Transnet relocation deal to be probed
The commission of inquiry into state capture on Friday instructed its legal team to contact the Hawks over damning testimony related to the tainted Transnet deal for locomotives.
Roberto Gonsalves, whose company was part of the CNR Consortium that entered into an agreement with Transnet on March 17 for the supply of 232 of the 465 diesel locomotives, at a contract price of R42m per locomotive, testified before the inquiry.
The total cost was R9.7bn.
Gonsalves told the commission how about 10 days before the consortium submitted its final tender documents, a request from Transnet came through that the project be moved from Pretoria to Durban.
"We changed our prices accordingly, which added up to R9.7bn, in our final documents," he stated.
"There was nothing to relocate when we were told that the delivery point must be changed from Pretoria to Durban," said Gonsalves.
"In my opinion, I don’t think we were entitled to the relocation costs. It’s not like there was this big crane that needed to be moved [to Durban]," he told Business Day on the sidelines of the inquiry.

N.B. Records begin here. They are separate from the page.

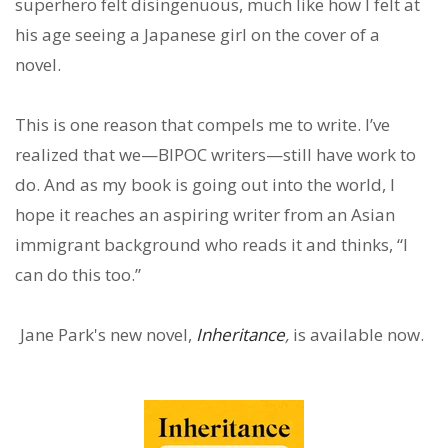
superhero felt disingenuous, much like how I felt at
his age seeing a Japanese girl on the cover of a
novel.
This is one reason that compels me to write. I’ve
realized that we—BIPOC writers—still have work to
do. And as my book is going out into the world, I
hope it reaches an aspiring writer from an Asian
immigrant background who reads it and thinks, “I
can do this too.”
Jane Park's new novel,
Inheritance
,
is available now.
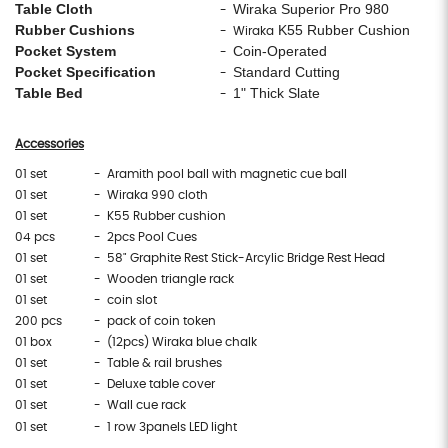
Table Cloth
Wiraka Superior Pro 980
-
Rubber Cushions
K55 Rubber Cushion
- Wiraka
Pocket System
Coin-Operated
-
Pocket Specification
Standard Cutting
-
Table Bed
1" Thick Slate
-
Accessories
01 set
- Aramith pool ball with magnetic cue ball
01 set
- Wiraka 990 cloth
01 set
- K55 Rubber cushion
04 pcs
- 2pcs Pool Cues
01 set
- 58" Graphite Rest Stick-Arcylic Bridge Rest Head
01 set
- Wooden triangle rack
01 set
- coin slot
200 pcs
- pack of coin token
01 box
- (12pcs) Wiraka blue chalk
01 set
- Table & rail brushes
01 set
- Deluxe table cover
01 set
- Wall cue rack
01 set
- 1 row 3panels LED light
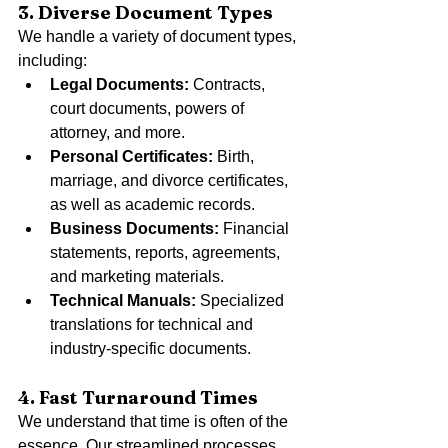
3. Diverse Document Types
We handle a variety of document types, 
including:
Legal Documents:
 Contracts, 
court documents, powers of 
attorney, and more.
Personal Certificates:
 Birth, 
marriage, and divorce certificates, 
as well as academic records.
Business Documents:
 Financial 
statements, reports, agreements, 
and marketing materials.
Technical Manuals:
 Specialized 
translations for technical and 
industry-specific documents.
4. Fast Turnaround Times
We understand that time is often of the 
essence. Our streamlined processes 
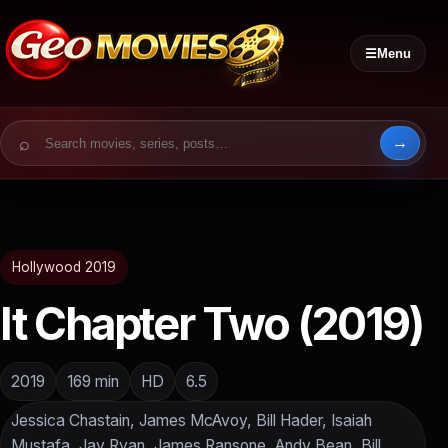
☰
Menu
Search for:
Hollywood 2019
It Chapter Two (2019)
2019
169 min
HD
6.5
Jessica Chastain, James McAvoy, Bill Hader, Isaiah
Mustafa, Jay Ryan, James Ransone, Andy Bean, Bill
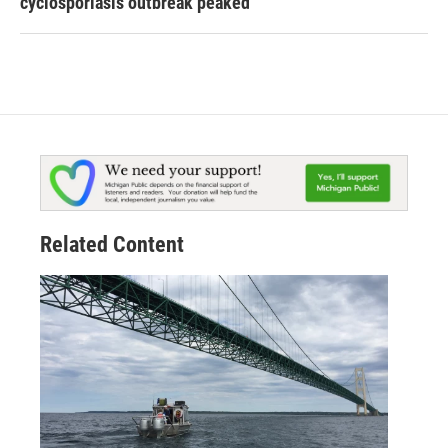
cyclosporiasis outbreak peaked
Related Content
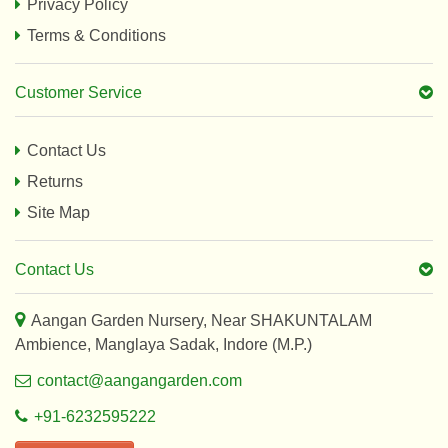
Privacy Policy
Terms & Conditions
Customer Service
Contact Us
Returns
Site Map
Contact Us
Aangan Garden Nursery, Near SHAKUNTALAM
Ambience, Manglaya Sadak, Indore (M.P.)
contact@aangangarden.com
+91-6232595222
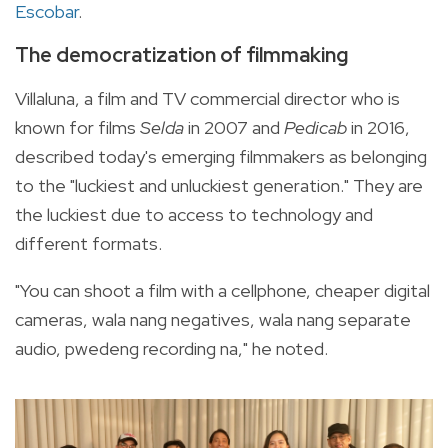
Escobar
.
The democratization of filmmaking
Villaluna, a film and TV commercial director who is
known for films
Selda
in 2007 and
Pedicab
in 2016,
described today's emerging filmmakers as belonging
to the "luckiest and unluckiest generation." They are
the luckiest due to access to technology and
different formats.
"You can shoot a film with a cellphone, cheaper digital
cameras, wala nang negatives, wala nang separate
audio, pwedeng recording na," he noted.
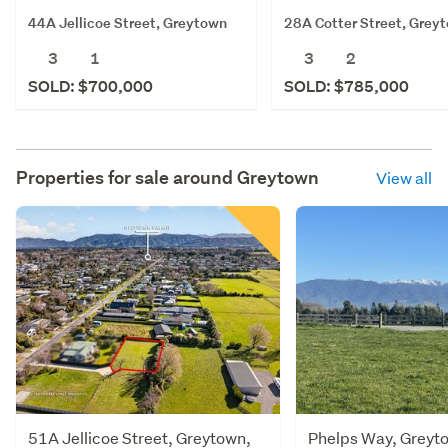
44A Jellicoe Street, Greytown
28A Cotter Street, Grey
3
1
3
2
SOLD: $700,000
SOLD: $785,000
Properties for sale around
Greytown
View all
51A Jellicoe Street, Greytown,
Phelps Way, Greyt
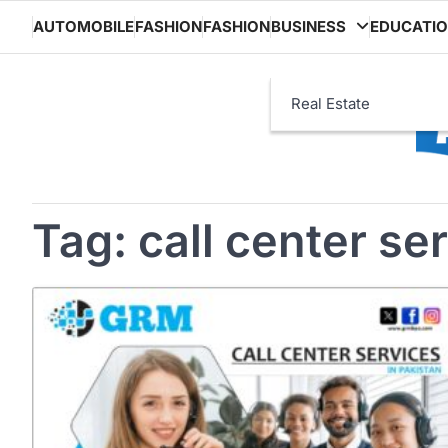
Skip
AUTOMOBILE
FASHION
FASHION
BUSINESS
EDUCATI
to
content
Real Estate
Tag:
call center se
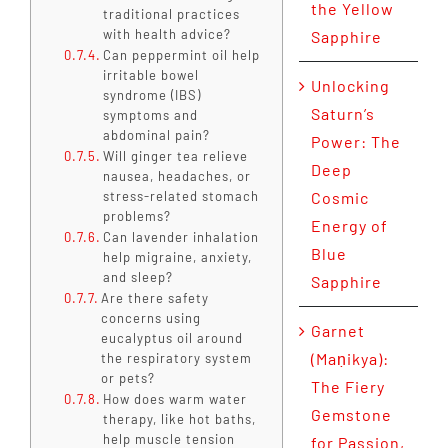
the Yellow
traditional practices
with health advice?
Sapphire
Can peppermint oil help
irritable bowel
Unlocking
syndrome (IBS)
Saturn’s
symptoms and
abdominal pain?
Power: The
Will ginger tea relieve
Deep
nausea, headaches, or
stress-related stomach
Cosmic
problems?
Energy of
Can lavender inhalation
Blue
help migraine, anxiety,
and sleep?
Sapphire
Are there safety
concerns using
Garnet
eucalyptus oil around
(Maṇikya):
the respiratory system
or pets?
The Fiery
How does warm water
Gemstone
therapy, like hot baths,
help muscle tension
for Passion,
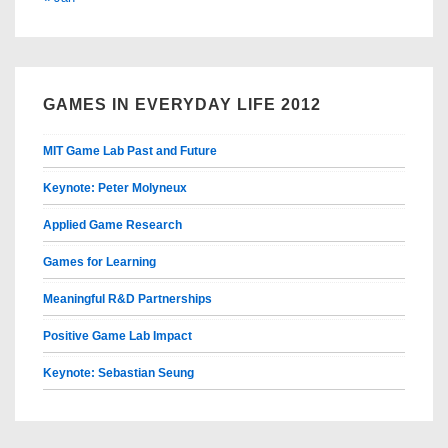
GAMES IN EVERYDAY LIFE 2012
MIT Game Lab Past and Future
Keynote: Peter Molyneux
Applied Game Research
Games for Learning
Meaningful R&D Partnerships
Positive Game Lab Impact
Keynote: Sebastian Seung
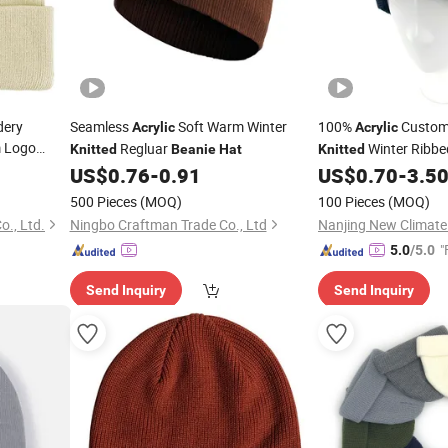
dery
Seamless
Soft Warm Winter
100%
Custom
Acrylic
Acrylic
 Logo
Regluar
Winter Ribb
Knitted
Beanie
Hat
Knitted
fed Warm
US$
0.76
-
0.91
US$
0.70
-
3.5
500 Pieces
(MOQ)
100 Pieces
(MOQ)
., Ltd.
Ningbo Craftman Trade Co., Ltd
"
5.0
/5.0
Send Inquiry
Send Inquiry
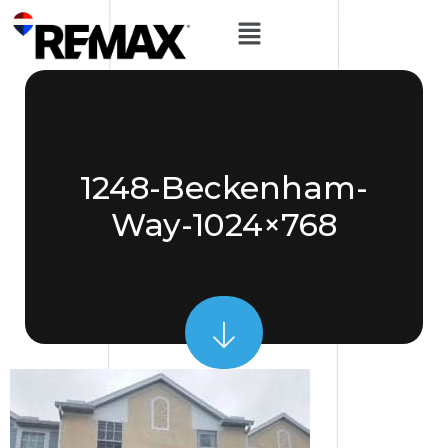
1248-Beckenham-
Way-1024×768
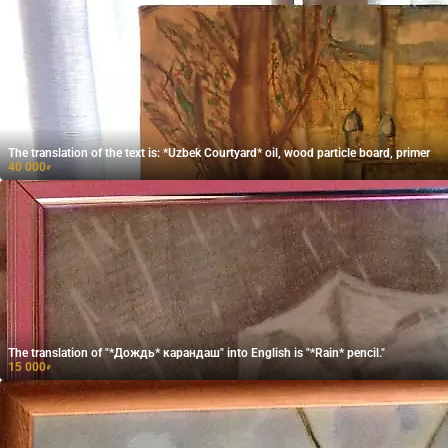
The translation of the text is: *Uzbek Courtyard* oil, wood particle board, primer
40 000
₽
The translation of "*Дождь* карандаш" into English is "*Rain* pencil."
15 000
₽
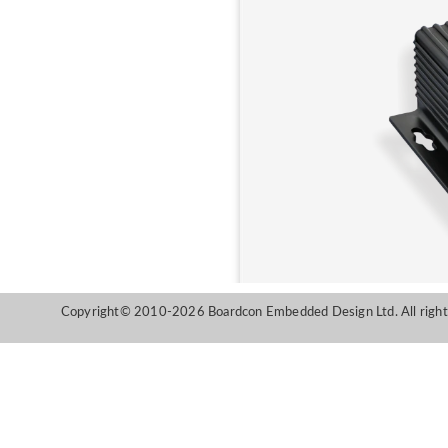
Copyright© 2010-2026 Boardcon Embedded Design Ltd. All right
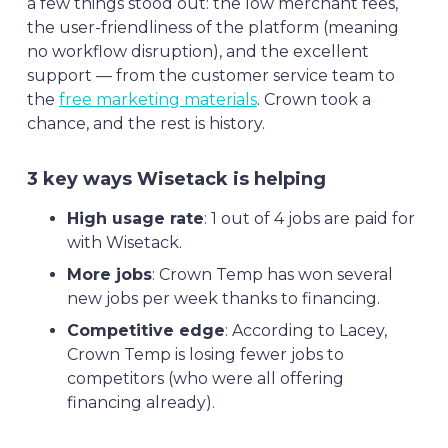
a few things stood out: the low merchant fees,
the user-friendliness of the platform (meaning
no workflow disruption), and the excellent
support — from the customer service team to
the
free marketing materials
. Crown took a
chance, and the rest is history.
3 key ways Wisetack is helping
High usage rate
: 1 out of 4 jobs are paid for
with Wisetack.
More jobs
: Crown Temp has won several
new jobs per week thanks to financing.
Competitive edge
: According to Lacey,
Crown Temp is losing fewer jobs to
competitors (who were all offering
financing already).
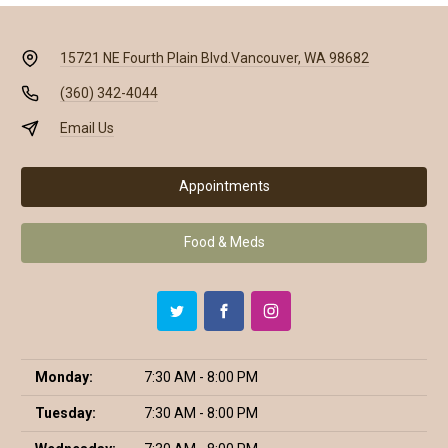
15721 NE Fourth Plain Blvd.
Vancouver, WA 98682
(360) 342-4044
Email Us
Appointments
Food & Meds
Monday:
7:30 AM - 8:00 PM
Tuesday:
7:30 AM - 8:00 PM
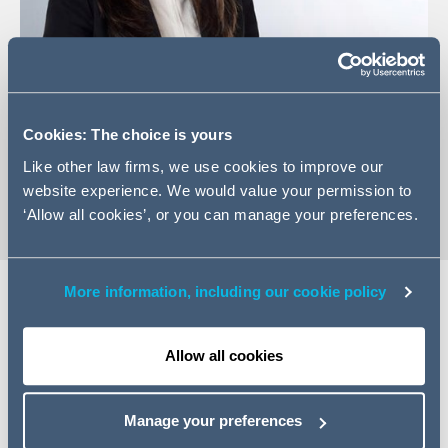
+97143506466
Cookies: The choice is yours
Email Alexandria
Like other law firms, we use cookies to improve our
vCard
website experience. We would value your permission to
‘Allow all cookies’, or you can manage your preferences.
More information, including our cookie policy
Expertise
Allow all cookies
Alexandria is an Australian-qualified construction
disputes lawyer with experience advising principals,
Manage your preferences
contractors and subcontractors on complex matters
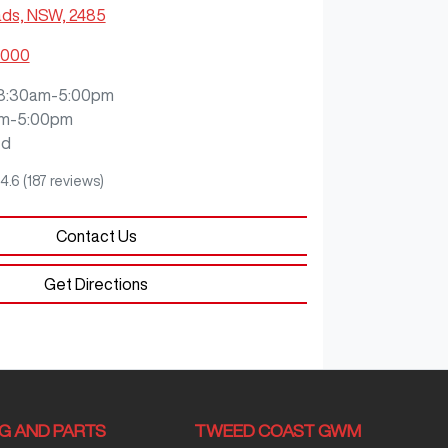
ds, NSW, 2485
9000
8:30am-5:00pm
m-5:00pm
ed
4.6
(187 reviews)
Contact Us
Get Directions
NG AND PARTS
TWEED COAST GWM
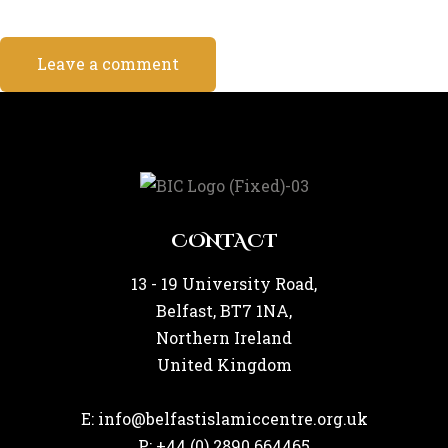
CONTACT
13 - 19 University Road,
Belfast, BT7 1NA,
Northern Ireland
United Kingdom
E: info@belfastislamiccentre.org.uk
P: +44 (0) 2890 664465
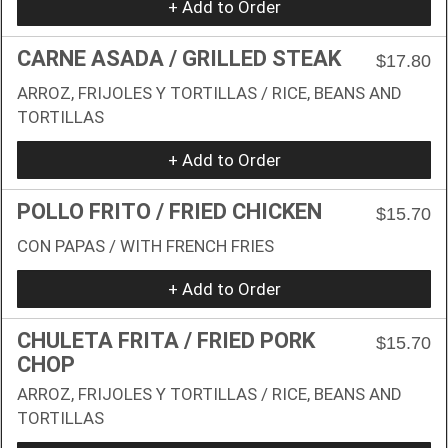
+ Add to Order
CARNE ASADA / GRILLED STEAK
$17.80
ARROZ, FRIJOLES Y TORTILLAS / RICE, BEANS AND
TORTILLAS
+ Add to Order
POLLO FRITO / FRIED CHICKEN
$15.70
CON PAPAS / WITH FRENCH FRIES
+ Add to Order
CHULETA FRITA / FRIED PORK
$15.70
CHOP
ARROZ, FRIJOLES Y TORTILLAS / RICE, BEANS AND
TORTILLAS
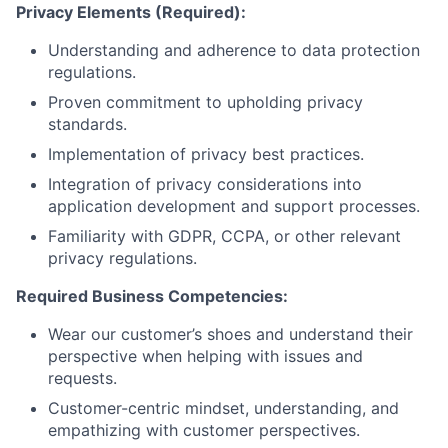
Privacy Elements (Required):
Understanding and adherence to data protection
regulations.
Proven commitment to upholding privacy
standards.
Implementation of privacy best practices.
Integration of privacy considerations into
application development and support processes.
Familiarity with GDPR, CCPA, or other relevant
privacy regulations.
Required Business Competencies:
Wear our customer’s shoes and understand their
perspective when helping with issues and
requests.
Customer-centric mindset, understanding, and
empathizing with customer perspectives.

Gonsalves told the commission, chaired by deputy chief justice Raymond Zondo, that their preference was to manufacture the locomotives at Pretoria’s industrial area of Koedoespoort.
The CNR Consortium charged Transnet a relocation fee of R9.7m, which was included in the total cost of R9.7bn, but this ballooned to R647m after a company called Bex was brought in by the CNR Consortium to negotiate the relocation price.
After Gonsalves had concluded his testimony on Friday, Zondo said: "We must alert the chair of Transnet of this evidence that we have heard."
"It's all taxpayers' monies, your money, all our monies, R647m, that's close to R1bn," said Zondo, who instructed the commission's legal team to get in contact with the head of the Hawks over the matter.